Re: Documenting microprocessors

Subject: Re: Documenting microprocessors
From: George Mena <George -dot- Mena -at- ESSTECH -dot- COM>
Date: Fri, 31 Jul 1998 10:08:08 -0700

Before application notes, data sheets and product briefs can be
developed for semiconductors in general and microprocessors in
particular, the hardware engineering specification has to exist in
printed form. Ideally, the engineering team writes this type of
documentation, though some teams have been known to hand over copies of
the engineering data to a TW, but only if they feel *really* comfortable
with him knowing what to put in the engineering spec and what *not* to
put in the data sheet.

The hardware engineering spec details at a minimum:

* the principal analog and digital subsystems
* the on-chip memory architecture
* device timing characteristics such as data setup and hold times,
memory reads and writes and PCI bus timing (both in tabular form and in
signal wave form)
* device electrical characteristics (operating temperature, storage
temperature, operating voltage and more)
* data transfer handling methods such as distributed DMA and transparent
DMA accesses
* any device power-down modes supported as required by the ACPI and
Mobile Power Guidelines '99 specs
* test modes conducted by test plans documented internally by the
* all device registers and their default values down to the bit level
* device pinout diagram and matching signal chart (Pin 1 = VDD, for
* device package outline (144-pin thin flat quad pack (TQFP), for
example) and dimensions

Application notes discuss usage of the device in different environments,
how to optimize the device for different applications and more.
Document size varies between 1 to 20 pages typically, depending on the
subject matter being discussed.

Data sheets are scaled down versions of the engineering spec. Basic
functionality, device architecture and characteristics are discussed,
but not necessarily in great length. Document size varies between 20 to
200 pages, depending on device complexity.

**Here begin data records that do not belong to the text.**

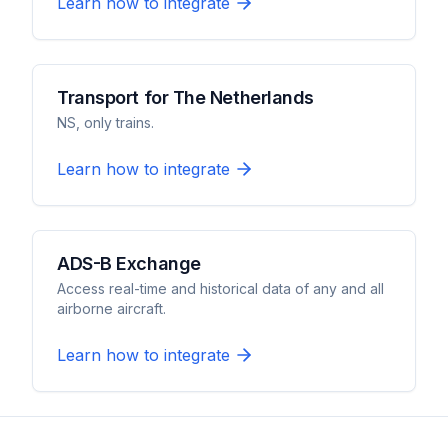
Learn how to integrate
Transport for The Netherlands
NS, only trains.
Learn how to integrate
ADS-B Exchange
Access real-time and historical data of any and all
airborne aircraft.
Learn how to integrate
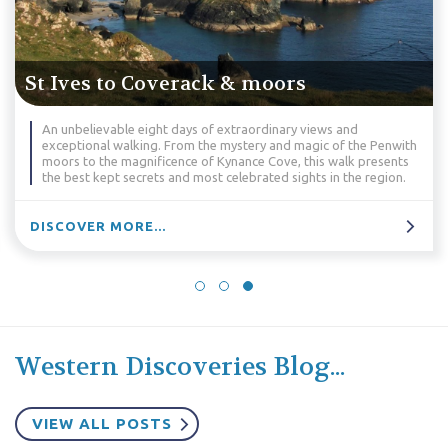
St Ives to Falmouth & moors
and
Take in the unrivalled scenery of the Land’s End and
f the Penwith
Peninsulas. This is natural beauty, drama and atmos
lk presents
best - the perfect walk!
the region.
DISCOVER MORE...
Western Discoveries Blog...
VIEW ALL POSTS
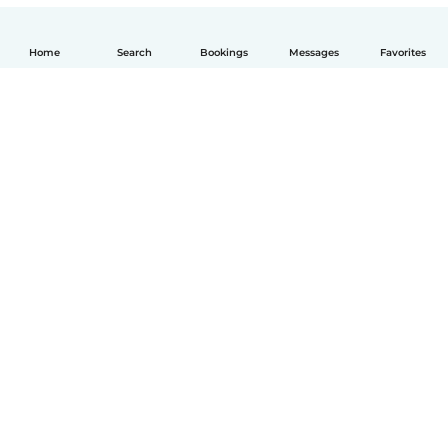
Home
Search
Bookings
Messages
Favorites
English
How it works
Help
Terms & Privacy
Pricing
Company details
Babysits for Work
Community standards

Product briefs typically feature a summary of device features, including
device electrical characteristics, package outline and dimensions,
functional block diagram, device pinout and matching signal chart.
About a 4-page document.

Next generation product development typically involves different pin
wire bonding schemes, adding or deleting registers, changing the
register locations and default bit settings and other black magic
practiced by the design team. The writer needs to know what registers
went away, what registers showed up, changes in the pinouts and timing
characteristics -- not much, in other words. Same silicon, different

The big challenge for the writer in a startup environment is to know
when samples come back and when first tapeout is. These are production
issues that will be driving the documentation efforts. Expect rapid and
short documentation development cycles, especially if the chip company
is considered to be "fabless" (meaning it's entered into an agreement
with an offshore foundry that's signed a non-disclosure agreement. The
foundry pounds the silicon out for its customer. In turn, the company
tests the product to see if it works the way they designed it to work.
Iron out the bugs and get it done in time for tapeout and ramp-up to
full production.

As the writer, be sure you know what the production schedule is and
interact with the design and test engineers and with the marketing folks
as much as possible to meet the deadline. Don't forget to center
yourself regularly via slow, deep breathing and counting to 10. Relax
so that the stress doesn't drive you nuts -- because it will.

George Mena

> -----Original Message-----
> From: Patricia Johnson [SMTP:patricia -dot- johnson -at- CPORTCORP -dot- COM]
> Sent: Friday, July 31, 1998 10:15 AM
> To: TECHWR-L -at- LISTSERV -dot- OKSTATE -dot- EDU
> Subject: Documenting microprocessors
> My company, a startup, is developing microprocessors. My documentation
> experience has been focused on documenting an end product, not a
> product
> that is implemented into another company's product.
[George Mena] snip

> - how does the documentation cycle change to support a microprocessor
> type
> of product?
> - if you rely heavily on development specs as your source material
> (i.e.,
> at least 80% of spec will be in the documentation), then how do you
> make
> the transition from spec to documentation?
> - what type of documents do you write for your audience (with a brief
> description of general content of documents)?
> - how do you deliver the documentation to the customers?
> - anything else you think might be helpful!